Titan of the Aureole, whose scalp of frosted rime
Distills the pneuma from the parched, sub-Saharan clay,
He treads the liminal breach where gods and mortals fray,
A liturgist of justice, scoffing at the scythe of time.
From Idanre’s jagged spine to the Kaduna cage,
He brewed a lexis of steel, a syntax of the storm,
To shatter the monolithic mask, the tyrant’s form,
And ink the palimpsest of a nation’s nascent age.
O Ogun, blacksmith of the word, your scion stands,
Wrestling the polyphonic ghosts of a stolen tongue,
Where anagnorisis and hubris have fiercely clung.
With ebon pen, he charts the spirit’s shifting sands,
A maximalist sage in a world of stunted thought,
By whose tessellated vision our liberty is wrought
The Crucible of the Fourth Stage
Beyond the triple-tiered Yoruba sky,
Where the numen sleeps in a womb of stone,
He dares the transition, unmade and alone,
Where the ego’s integument must wither and die.
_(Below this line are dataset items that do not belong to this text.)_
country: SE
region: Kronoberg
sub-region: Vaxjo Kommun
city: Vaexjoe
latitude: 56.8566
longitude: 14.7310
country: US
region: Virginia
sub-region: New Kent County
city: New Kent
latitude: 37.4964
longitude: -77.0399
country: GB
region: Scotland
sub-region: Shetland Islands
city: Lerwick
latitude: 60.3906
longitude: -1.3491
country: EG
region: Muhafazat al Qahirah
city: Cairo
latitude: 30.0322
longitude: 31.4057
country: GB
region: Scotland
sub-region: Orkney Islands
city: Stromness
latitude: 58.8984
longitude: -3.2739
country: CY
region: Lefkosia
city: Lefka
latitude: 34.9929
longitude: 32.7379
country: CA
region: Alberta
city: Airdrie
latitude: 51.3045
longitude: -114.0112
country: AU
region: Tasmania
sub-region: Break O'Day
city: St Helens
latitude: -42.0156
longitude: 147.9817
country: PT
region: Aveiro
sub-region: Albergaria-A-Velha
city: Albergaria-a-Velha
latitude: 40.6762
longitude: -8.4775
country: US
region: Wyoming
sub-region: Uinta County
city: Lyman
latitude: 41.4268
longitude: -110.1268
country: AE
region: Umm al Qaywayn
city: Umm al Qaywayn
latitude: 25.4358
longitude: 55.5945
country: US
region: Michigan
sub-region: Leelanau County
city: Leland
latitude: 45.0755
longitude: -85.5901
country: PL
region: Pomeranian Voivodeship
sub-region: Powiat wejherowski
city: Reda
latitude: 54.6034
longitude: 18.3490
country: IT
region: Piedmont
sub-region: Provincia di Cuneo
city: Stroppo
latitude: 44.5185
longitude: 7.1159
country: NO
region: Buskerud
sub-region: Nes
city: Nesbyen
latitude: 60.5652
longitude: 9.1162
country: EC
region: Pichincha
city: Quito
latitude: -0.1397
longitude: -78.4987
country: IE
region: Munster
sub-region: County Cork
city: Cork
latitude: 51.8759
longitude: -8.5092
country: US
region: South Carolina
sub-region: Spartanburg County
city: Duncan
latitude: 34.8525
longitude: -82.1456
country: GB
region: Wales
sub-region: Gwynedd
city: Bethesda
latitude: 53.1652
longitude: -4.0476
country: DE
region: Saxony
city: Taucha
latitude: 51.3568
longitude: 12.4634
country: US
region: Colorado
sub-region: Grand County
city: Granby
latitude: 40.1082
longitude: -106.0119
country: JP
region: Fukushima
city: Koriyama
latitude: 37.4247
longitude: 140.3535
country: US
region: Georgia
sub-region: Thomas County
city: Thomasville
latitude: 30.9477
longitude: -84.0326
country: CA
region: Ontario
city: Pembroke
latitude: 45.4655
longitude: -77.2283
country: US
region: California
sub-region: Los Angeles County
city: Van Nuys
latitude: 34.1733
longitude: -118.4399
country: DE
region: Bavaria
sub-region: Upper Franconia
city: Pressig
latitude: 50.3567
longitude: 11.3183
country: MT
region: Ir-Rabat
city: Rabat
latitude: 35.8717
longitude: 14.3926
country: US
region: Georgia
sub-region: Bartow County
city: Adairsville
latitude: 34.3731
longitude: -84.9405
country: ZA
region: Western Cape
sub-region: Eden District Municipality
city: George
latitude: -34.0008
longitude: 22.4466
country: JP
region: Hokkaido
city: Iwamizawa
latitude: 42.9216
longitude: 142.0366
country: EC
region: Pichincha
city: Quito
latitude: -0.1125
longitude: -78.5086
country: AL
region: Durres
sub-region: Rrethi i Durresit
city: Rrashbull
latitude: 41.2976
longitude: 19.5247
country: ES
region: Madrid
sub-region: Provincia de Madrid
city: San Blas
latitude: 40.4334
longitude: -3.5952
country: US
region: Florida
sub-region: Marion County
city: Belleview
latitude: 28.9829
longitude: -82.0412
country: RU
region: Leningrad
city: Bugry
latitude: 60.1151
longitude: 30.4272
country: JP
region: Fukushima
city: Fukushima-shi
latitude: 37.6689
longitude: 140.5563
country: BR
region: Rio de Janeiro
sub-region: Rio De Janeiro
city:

Not the Apollonian mask of serene repose,
But Dionysian frenzy, a wine-darkened flood,
Where the ichor of deities mingles with blood,
And the synecdoche of a nation’s spirit grows.
He is the Abiku—the child of repeat,
Defying the fetters, the charms, and the ash,
With a cadence that bites like a lightning flash.
The tyrants may posture in gilded deceit,
But his lexicon—dense as a forest of spears—
Is the talisman shielding our hope through the years.